Use case: set cookie with Location header value to prevent loop redirects or fix them somehow (with client cookie with previous Location sent). Now the previous Location (from cookie) doesn't concide with current Location (from upstream variable).
comment:5 by , 8 years ago
Correct changed value is available via the $sent_http_location variable, consider using it instead.
comment:6 by , 8 years ago
Good idea. But suddenly access to $sent_http_location breaks (nulls) it.
I.e.
add_header X-Location $sent_http_location;
OK
set $stored_http_location $sent_http_location;
add_header X-Location $sent_http_location;
Nothing
add_header X-Location $sent_http_location;
if ($sent_http_location = 'redirect.value')
{
return 503;
}
Nothing
This happens both with upstream_ and sent_ variables. So it's not the initial topic (Initial topic solution - to use sent_ variables instead of upstream_) but another question (or issue?).

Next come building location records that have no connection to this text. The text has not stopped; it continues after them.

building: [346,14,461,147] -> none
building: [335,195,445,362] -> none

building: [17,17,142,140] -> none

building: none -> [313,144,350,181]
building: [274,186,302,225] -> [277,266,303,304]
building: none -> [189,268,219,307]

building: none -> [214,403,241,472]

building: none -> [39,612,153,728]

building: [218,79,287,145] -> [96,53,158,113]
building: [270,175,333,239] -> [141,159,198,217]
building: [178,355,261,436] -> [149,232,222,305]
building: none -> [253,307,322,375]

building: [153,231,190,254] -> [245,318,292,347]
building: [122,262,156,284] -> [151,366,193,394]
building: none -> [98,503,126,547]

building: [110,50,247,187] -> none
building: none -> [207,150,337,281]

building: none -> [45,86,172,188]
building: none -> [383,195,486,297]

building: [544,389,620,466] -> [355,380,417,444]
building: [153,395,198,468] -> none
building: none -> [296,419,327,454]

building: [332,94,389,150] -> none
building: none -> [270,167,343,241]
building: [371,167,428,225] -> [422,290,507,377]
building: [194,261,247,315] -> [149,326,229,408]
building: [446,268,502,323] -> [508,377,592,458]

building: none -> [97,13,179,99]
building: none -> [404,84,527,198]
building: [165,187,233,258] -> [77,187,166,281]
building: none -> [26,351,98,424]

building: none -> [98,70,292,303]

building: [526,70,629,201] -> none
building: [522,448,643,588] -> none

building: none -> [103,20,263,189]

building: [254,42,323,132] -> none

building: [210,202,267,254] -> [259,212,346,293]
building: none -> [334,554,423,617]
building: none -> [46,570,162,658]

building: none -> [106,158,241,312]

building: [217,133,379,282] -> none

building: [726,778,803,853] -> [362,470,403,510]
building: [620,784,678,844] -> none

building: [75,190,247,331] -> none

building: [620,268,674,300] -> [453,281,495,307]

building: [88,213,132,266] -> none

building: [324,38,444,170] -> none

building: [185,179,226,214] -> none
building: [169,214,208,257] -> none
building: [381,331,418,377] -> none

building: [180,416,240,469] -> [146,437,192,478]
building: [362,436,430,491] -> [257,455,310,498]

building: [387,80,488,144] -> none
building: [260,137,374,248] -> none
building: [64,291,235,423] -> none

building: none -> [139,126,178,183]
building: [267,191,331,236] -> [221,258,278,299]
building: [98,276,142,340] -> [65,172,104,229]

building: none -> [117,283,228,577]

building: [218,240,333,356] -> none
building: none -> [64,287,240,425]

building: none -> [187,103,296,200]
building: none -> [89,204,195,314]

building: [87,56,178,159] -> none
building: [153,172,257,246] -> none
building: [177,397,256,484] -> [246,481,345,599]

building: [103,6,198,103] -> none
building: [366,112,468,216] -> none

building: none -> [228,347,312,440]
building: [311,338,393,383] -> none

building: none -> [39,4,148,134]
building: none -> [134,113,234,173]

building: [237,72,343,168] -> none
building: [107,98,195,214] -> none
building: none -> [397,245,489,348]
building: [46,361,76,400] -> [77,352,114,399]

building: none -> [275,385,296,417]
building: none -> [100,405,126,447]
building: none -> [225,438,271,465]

comment:7 by , 8 years ago
| Resolution: | → wontfix |
|---|---|
| Status: | new → closed |
The "set" and "if" directives cannot be used to modify variables not yet available when these directives are executred. The directives are executed when nginx selects a location to handle the request, see docs. The $sent_* variables are only available when the response is actually being sent, and this happens later. Using not-yet-available variables will result in an empty value being cached, and this is what breaks things for you.
The $sent_* variables, however, can be used in the add_header when response is being returned and response headers are already known. If needed, it can be modified using variable-based processing, e.g., map or perl_set.
When the proxy_redirect directive is used to rewrite returned Location headers, it does the replacement in place if possible, overwriting original value of the header as available via the $upstream_http_location variable. This is an optimization to avoid an extra memory allocation.
If it's the problem in your use case, please provide more details on how you use $upstream_http_location. We can consider removing the optimization if causes more harm than good.